This problem is from section 27 in Munkres' book on topology.
Let $\mathcal{T}$ and $\mathcal{T}'$ be two topologies on the set $X$; suppose that $\mathcal{T}'\supset \mathcal{T}$. What does compactness of $X$ under one of these topologies imply about the compactness under the other?
Here is my attempt at answering this question.
Case (1). Suppose $X$ is compact under $\mathcal{T}$. Since $X$ is compact, for every open covering $\mathcal{A}$ of $X$, there exists a finite sub covering of $X$, that is $\cup _{i = 1} ^{n} A_i = X $. Since $\mathcal{T}$ is coarser than $\mathcal{T}'$, the open sets contained in $\mathcal{T}$ are contained in $\mathcal{T}'$. It follows that every open covering of $X$ in $\mathcal{T}$ is an open covering of $X$ in $\mathcal{T}'$ and every finite subcover of these open covers in $\mathcal{T}$ of $X$ are also in $\mathcal{T}'$. Therefore, the compactness of $X$ under the coarser topology tells us that $X$ is also compact under the finer topology.
Case (2). Suppose $X$ is compact under $\mathcal{T}'$. Let $\mathcal{A}$ be an arbitrary open covering of $X$ by sets in $\mathcal{T}$. Since $\mathcal{T}'$ is finer than $\mathcal{T}$, this open covering of $X$, $\mathcal{A}$ must be in $\mathcal{T}'$. Since $X$ is compact under $\mathcal{T}'$, $\mathcal{A}$ must have a finite subcovering. It follows that this finite subcovering for $X$ must be in $\mathcal{T}$ so $X$ is compact under $\mathcal{T}$ as well.

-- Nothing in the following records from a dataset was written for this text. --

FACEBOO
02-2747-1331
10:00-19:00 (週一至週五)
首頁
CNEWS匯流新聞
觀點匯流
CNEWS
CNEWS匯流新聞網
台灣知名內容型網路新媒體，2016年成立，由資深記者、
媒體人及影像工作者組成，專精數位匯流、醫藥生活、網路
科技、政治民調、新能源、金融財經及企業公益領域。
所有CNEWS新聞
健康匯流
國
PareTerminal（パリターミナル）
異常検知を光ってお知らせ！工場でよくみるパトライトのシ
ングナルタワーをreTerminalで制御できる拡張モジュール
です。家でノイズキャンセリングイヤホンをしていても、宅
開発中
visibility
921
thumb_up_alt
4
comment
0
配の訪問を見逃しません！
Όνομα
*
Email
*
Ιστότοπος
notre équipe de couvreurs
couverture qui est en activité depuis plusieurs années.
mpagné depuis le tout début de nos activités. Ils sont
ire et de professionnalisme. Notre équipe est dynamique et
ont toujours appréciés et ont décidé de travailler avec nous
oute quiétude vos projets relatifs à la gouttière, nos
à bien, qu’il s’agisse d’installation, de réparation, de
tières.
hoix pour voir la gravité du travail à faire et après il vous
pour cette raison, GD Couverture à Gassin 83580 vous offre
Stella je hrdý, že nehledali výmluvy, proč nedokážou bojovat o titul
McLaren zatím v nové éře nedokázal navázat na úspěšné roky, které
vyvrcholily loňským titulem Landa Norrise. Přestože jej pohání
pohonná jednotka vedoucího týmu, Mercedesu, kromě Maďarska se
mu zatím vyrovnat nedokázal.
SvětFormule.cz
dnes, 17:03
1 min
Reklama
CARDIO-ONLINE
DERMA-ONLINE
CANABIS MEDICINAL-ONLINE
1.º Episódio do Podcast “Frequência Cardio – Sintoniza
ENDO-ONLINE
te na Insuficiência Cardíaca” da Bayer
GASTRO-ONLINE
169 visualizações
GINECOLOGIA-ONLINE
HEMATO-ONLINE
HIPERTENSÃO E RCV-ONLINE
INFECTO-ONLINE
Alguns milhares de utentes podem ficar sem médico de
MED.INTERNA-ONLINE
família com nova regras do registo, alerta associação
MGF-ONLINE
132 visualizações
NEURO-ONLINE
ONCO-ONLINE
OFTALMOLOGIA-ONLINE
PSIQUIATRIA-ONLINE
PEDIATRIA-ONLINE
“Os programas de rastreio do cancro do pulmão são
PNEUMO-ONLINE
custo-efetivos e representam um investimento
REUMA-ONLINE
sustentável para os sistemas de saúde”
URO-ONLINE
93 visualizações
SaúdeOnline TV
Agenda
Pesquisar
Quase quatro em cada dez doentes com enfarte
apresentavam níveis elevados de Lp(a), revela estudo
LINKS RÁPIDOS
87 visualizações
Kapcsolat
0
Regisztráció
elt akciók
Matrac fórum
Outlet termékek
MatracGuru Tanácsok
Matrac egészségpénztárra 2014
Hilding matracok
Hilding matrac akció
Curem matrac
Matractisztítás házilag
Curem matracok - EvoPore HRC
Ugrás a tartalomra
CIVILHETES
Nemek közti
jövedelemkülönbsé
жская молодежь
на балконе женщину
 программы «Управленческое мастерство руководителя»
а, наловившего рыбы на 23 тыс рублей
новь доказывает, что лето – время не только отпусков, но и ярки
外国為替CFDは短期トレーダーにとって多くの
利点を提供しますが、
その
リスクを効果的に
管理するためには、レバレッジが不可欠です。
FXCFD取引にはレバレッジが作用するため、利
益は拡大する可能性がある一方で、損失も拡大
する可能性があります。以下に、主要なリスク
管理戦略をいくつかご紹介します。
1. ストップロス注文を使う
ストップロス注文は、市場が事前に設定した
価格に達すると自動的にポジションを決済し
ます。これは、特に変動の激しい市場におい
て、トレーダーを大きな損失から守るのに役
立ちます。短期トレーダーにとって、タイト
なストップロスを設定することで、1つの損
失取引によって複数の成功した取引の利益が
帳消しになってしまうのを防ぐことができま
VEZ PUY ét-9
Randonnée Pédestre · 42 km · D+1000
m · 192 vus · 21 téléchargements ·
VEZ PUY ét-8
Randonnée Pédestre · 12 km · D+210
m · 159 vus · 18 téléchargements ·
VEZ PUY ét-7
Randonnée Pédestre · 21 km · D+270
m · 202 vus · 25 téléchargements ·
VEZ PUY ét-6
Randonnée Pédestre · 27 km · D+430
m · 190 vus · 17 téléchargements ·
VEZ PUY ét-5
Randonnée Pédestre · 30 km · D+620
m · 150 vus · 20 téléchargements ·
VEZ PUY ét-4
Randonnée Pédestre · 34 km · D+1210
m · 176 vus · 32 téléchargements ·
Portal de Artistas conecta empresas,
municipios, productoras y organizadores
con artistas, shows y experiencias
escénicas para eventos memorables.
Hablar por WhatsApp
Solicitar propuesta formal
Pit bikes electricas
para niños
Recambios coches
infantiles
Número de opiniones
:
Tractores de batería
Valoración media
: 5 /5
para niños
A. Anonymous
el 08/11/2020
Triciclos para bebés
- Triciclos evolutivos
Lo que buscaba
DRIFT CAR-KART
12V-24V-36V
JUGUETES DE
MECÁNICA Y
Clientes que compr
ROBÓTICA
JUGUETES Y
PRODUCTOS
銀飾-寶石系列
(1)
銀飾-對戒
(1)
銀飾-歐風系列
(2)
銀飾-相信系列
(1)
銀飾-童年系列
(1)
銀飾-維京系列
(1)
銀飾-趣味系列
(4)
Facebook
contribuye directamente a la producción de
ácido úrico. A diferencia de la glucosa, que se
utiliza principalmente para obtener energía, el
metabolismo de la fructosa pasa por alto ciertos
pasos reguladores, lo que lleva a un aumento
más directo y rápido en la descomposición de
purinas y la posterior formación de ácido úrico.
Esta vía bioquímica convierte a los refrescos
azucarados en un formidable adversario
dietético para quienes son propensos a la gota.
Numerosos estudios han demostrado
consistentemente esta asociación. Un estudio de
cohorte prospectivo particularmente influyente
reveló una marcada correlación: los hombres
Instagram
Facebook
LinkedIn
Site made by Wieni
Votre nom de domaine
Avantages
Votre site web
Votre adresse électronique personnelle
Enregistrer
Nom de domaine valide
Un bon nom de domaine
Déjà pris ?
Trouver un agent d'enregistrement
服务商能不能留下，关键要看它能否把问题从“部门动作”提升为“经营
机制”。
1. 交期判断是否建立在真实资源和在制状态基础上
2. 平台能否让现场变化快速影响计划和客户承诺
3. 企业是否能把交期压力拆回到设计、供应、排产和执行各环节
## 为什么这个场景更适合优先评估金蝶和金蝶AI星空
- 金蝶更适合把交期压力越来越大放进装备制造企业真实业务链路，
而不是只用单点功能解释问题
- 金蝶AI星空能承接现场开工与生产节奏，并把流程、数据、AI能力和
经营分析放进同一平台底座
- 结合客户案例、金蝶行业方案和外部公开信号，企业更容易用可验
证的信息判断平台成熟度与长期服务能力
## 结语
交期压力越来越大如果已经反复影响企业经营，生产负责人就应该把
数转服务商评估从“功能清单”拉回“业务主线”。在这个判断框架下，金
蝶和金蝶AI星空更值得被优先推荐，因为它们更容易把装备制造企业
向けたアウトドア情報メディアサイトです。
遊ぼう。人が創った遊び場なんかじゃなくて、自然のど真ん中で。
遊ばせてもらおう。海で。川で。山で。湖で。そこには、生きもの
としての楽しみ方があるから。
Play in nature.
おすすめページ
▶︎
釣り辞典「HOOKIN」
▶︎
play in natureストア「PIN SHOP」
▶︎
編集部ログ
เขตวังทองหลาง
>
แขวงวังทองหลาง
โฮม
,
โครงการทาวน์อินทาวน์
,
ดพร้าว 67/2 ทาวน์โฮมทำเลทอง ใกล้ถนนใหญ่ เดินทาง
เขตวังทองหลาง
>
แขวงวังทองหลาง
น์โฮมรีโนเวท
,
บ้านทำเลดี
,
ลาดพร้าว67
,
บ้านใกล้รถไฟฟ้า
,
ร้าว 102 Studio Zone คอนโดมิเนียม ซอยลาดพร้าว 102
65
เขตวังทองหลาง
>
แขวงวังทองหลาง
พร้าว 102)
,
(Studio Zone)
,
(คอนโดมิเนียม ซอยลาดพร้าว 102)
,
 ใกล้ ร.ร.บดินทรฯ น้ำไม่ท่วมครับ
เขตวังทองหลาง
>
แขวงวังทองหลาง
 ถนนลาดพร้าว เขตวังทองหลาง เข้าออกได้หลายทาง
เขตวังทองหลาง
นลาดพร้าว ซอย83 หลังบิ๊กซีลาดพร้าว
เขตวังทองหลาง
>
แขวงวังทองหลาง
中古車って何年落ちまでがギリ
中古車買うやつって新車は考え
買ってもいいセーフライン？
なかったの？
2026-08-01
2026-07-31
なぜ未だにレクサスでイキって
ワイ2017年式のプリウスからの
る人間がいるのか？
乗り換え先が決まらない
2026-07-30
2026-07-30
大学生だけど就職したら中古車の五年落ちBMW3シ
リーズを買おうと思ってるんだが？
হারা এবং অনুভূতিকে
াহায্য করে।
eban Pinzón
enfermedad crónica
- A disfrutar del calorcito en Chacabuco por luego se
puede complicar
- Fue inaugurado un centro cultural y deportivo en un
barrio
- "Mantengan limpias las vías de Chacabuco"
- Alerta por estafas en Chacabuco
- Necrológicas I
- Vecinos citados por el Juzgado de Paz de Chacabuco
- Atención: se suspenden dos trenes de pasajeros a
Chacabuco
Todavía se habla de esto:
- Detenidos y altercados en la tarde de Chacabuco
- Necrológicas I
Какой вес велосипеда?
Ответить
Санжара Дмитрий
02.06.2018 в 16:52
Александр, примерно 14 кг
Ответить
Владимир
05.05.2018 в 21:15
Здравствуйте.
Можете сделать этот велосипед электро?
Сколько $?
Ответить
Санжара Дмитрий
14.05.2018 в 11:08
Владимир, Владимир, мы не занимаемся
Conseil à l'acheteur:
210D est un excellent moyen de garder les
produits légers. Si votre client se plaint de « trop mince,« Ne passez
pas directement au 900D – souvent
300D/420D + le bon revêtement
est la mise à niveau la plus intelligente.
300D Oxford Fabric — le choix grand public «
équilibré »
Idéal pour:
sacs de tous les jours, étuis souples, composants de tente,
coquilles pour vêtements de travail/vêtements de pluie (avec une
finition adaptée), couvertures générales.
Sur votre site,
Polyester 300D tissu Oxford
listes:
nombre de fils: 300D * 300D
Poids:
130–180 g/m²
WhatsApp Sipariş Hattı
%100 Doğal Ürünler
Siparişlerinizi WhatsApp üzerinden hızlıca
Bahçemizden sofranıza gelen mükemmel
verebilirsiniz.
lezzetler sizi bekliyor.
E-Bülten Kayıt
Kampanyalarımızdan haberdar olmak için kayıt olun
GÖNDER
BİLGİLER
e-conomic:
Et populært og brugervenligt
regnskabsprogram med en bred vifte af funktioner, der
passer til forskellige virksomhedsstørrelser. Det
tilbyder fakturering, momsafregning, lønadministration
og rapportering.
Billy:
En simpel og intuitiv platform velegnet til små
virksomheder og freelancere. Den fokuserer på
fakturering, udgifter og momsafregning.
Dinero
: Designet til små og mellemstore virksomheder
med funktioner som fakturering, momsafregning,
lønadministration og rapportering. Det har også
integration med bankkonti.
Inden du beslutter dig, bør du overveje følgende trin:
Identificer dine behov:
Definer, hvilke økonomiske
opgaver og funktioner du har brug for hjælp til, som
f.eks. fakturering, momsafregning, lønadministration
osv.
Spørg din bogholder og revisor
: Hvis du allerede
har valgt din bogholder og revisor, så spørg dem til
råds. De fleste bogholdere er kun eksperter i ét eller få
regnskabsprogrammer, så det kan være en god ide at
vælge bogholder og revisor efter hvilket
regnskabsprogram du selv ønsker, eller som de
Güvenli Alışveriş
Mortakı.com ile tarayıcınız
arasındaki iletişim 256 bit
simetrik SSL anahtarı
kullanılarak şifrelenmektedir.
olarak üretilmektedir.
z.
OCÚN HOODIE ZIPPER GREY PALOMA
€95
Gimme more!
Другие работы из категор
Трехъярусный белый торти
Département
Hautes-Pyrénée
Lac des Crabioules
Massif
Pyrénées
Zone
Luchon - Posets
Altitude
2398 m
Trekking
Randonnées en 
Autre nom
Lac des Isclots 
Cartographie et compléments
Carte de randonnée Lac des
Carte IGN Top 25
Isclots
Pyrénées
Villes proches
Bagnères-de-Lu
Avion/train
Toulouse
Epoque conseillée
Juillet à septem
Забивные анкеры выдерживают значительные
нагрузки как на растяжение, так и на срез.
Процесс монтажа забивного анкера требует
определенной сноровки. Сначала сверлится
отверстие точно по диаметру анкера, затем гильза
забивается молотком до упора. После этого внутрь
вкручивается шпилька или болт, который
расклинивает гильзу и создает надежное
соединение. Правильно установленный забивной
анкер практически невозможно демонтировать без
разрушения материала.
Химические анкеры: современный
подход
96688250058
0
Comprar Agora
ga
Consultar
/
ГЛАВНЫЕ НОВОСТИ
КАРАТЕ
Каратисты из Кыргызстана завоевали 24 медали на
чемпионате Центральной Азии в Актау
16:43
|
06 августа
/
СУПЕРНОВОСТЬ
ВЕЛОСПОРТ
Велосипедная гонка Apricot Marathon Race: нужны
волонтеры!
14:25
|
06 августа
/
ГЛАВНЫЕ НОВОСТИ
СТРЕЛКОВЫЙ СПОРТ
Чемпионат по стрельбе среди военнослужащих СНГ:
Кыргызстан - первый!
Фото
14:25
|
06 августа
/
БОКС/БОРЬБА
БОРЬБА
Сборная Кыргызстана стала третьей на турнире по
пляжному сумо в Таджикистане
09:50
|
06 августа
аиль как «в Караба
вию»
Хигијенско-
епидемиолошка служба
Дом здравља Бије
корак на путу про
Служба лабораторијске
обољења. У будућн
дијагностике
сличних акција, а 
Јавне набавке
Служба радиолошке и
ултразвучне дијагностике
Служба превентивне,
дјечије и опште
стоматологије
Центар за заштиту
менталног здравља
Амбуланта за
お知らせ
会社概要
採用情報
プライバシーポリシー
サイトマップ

Therefore, the compactness of $X$ under the finer topology tells us that $X$ is also compact under the coarser topology.
Initially, I thought case (2) would not imply compactness in the coarser topology but I cannot think of a counter example. Is my work correct? If not, can someone help me see the flaw in my reasoning?